Despite evidence for high levels of inbreeding, the extent of LD observed was lower than observed in other studies of South American populations. We observed mean r2 value of 0.16 between markers spaced <10 kb apart in the whole data set (Figure 6), while Neafsey et al. 2008 reported mean r2 of 0.7 for markers spaced <10 kb apart for samples from Brazil . Strong artifactual LD can be generated by combining subpopulations with differing allele frequencies in a single population sample. We therefore expected that LD would be elevated in the total population relative to the individual subpopulations. In fact, we observed the opposite (Figure 6).
The extent of LD varies among the four subpopulations. Mean r2 for intermarker distances <10 kb range from 0.15 for Col-2 to 0.52 in Col-3 (Figure 6). Linkage disequilibrium in Col-3 and Col-4 also decays to background levels (r2 between markers on different chromosomes) at ~500 kb, more gradually than for Col-1 and Col-2 (Figure 6). Mixing with other parasite populations could also explain the rapid decay in LD in the Col-2 subpopulation. The Col-2 subpopulation is dominant in Buenaventura (Valle State) the most important Colombian port in the Pacific Ocean.

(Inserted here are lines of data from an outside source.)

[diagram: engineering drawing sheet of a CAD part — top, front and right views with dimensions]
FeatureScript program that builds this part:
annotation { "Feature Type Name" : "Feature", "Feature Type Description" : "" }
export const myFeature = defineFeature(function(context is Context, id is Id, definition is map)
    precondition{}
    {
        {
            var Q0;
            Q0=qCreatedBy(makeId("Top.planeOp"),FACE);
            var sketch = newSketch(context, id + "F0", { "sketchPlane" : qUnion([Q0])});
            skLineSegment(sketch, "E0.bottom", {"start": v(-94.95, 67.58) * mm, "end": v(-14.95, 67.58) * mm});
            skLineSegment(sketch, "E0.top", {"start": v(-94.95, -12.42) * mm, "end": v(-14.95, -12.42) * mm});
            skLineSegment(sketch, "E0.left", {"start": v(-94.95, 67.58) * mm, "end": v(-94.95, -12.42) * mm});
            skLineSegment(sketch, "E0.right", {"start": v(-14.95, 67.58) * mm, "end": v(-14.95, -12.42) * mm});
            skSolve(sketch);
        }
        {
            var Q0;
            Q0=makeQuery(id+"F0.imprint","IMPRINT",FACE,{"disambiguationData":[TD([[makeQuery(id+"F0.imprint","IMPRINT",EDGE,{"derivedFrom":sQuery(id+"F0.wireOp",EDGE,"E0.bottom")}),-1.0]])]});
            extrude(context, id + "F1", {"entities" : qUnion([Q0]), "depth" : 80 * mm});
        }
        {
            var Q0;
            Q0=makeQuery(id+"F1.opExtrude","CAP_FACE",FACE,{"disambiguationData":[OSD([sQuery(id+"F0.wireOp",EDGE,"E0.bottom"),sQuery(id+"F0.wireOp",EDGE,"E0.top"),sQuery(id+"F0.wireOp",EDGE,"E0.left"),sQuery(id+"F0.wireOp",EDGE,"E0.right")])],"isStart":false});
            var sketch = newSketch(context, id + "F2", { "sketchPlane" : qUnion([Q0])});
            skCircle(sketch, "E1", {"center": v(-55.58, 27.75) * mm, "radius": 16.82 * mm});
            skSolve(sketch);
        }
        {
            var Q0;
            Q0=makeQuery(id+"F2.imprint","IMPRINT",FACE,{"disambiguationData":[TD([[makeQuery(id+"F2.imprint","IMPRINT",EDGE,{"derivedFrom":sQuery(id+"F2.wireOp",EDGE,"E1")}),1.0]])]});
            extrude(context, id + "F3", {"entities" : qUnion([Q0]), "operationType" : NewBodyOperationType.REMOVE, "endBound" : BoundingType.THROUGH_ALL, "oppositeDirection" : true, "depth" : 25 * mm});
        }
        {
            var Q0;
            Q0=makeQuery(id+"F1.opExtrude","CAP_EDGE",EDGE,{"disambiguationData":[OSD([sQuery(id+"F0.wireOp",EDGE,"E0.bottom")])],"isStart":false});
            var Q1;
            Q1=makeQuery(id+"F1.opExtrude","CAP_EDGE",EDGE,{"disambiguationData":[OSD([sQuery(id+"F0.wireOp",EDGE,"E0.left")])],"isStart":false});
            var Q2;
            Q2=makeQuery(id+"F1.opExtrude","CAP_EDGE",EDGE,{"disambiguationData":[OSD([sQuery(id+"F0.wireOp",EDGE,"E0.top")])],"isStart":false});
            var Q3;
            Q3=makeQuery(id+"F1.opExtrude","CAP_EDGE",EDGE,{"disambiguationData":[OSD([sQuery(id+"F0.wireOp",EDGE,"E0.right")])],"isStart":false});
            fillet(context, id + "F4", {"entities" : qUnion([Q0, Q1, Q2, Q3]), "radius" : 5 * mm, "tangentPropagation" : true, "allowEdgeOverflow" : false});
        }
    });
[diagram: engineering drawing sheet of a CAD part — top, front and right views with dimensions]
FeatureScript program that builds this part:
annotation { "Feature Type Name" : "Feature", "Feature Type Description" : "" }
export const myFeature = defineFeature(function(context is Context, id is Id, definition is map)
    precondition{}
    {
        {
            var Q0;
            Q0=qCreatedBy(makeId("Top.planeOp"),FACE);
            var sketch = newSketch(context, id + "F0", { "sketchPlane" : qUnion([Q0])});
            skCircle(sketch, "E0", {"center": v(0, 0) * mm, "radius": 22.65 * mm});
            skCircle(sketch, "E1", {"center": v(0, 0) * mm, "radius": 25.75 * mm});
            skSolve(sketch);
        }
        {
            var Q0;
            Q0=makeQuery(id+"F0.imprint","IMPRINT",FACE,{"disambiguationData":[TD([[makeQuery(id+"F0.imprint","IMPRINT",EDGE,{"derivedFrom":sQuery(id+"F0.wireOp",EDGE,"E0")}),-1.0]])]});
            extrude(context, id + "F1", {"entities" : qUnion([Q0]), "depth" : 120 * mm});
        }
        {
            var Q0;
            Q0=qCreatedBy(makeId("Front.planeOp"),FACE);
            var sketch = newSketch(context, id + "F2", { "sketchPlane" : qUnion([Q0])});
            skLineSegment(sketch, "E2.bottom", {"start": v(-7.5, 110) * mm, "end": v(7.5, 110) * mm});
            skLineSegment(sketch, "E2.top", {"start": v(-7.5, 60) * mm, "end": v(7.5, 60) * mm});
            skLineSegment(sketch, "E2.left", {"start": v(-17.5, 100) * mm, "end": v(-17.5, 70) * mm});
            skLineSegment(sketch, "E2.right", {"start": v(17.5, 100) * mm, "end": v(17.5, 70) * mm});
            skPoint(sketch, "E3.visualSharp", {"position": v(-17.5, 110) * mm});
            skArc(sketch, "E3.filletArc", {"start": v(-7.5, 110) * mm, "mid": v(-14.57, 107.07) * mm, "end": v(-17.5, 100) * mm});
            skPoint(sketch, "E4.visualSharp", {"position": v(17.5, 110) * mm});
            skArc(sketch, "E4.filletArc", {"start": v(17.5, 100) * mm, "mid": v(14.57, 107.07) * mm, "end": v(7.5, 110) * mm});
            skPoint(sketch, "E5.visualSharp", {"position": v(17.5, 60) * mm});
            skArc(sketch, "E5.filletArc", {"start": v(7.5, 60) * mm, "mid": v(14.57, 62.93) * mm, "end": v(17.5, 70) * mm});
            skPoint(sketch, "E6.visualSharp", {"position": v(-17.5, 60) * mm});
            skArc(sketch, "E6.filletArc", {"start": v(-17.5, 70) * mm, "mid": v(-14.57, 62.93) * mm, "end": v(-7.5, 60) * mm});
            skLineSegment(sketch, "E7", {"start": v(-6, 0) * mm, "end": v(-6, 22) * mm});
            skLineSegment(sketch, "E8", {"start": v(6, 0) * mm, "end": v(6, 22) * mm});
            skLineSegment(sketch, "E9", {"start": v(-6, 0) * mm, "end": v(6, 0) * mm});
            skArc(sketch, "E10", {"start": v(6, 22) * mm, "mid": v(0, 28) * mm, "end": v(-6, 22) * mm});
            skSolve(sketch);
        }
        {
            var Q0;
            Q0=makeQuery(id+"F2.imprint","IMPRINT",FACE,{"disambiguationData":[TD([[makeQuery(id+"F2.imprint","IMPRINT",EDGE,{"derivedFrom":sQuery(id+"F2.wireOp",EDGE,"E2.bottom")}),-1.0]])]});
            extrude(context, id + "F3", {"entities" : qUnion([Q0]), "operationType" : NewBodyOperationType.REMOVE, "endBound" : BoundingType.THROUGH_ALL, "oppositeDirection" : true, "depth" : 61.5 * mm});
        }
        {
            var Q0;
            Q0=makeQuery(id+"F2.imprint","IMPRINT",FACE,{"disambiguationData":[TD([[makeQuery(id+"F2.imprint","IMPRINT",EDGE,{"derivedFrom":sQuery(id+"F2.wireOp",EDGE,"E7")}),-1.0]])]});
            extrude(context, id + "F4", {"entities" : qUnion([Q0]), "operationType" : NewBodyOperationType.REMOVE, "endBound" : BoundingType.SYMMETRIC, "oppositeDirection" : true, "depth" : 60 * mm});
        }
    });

The extensive movement of people through this port may increase the chance of parasite admixture.
Several factors may contribute to the elevated LD observed in Col-3 and Col-4. First, these subpopulations are small (n = 14 and 21 for Col-3 and col-4 respectively) so the extended LD may be an artifact of low sample size. Three observations are consistent with this. First, background levels of LD (between unlinked markers on different chromosomes) are much higher in Col-3 and Col-4 than in Col-1 and Col-2. Second, random resampling of 14 haplotypes from the total sample of unique genotypes (n = 136) increased values of r
by an average of 0.06 in each distance category. Third, relatedness or recent admixture may contribute to elevated LD in Col-3 and Col-4. These subpopulations show lower expected heterozygosity (H = 0.25 for Col-3 and H = 0.21 for Col-4) compared with Col-1 (H = 0.27) and Col-2 (H = 0.34), suggesting that they may contain closely related parasites. Finally, genotypic richness is lower in Col-3 and Col-4 (R = 0.19 and 0.25 respectively) compared with Col-1 and Col-2 (R = 0.57 and 0.61 respectively). We suggest that observations of differences in LD decay within parasite subpopulations should be viewed with caution unless artifactual effects of sample size and relatedness can be clearly rejected.
A feature of the LD information is important for association mapping. Only 2.4% of markers situated within 10 kb show r2 ≥ 0.8 in the whole dataset. Hence, even in this low transmission region, genome sequencing or efficient genotyping of tagging SNPs will be needed to avoid false negative associations. On the other hand, the rapid decay in LD should enable localization of causative SNPs to genome regions containing 1–5 genes.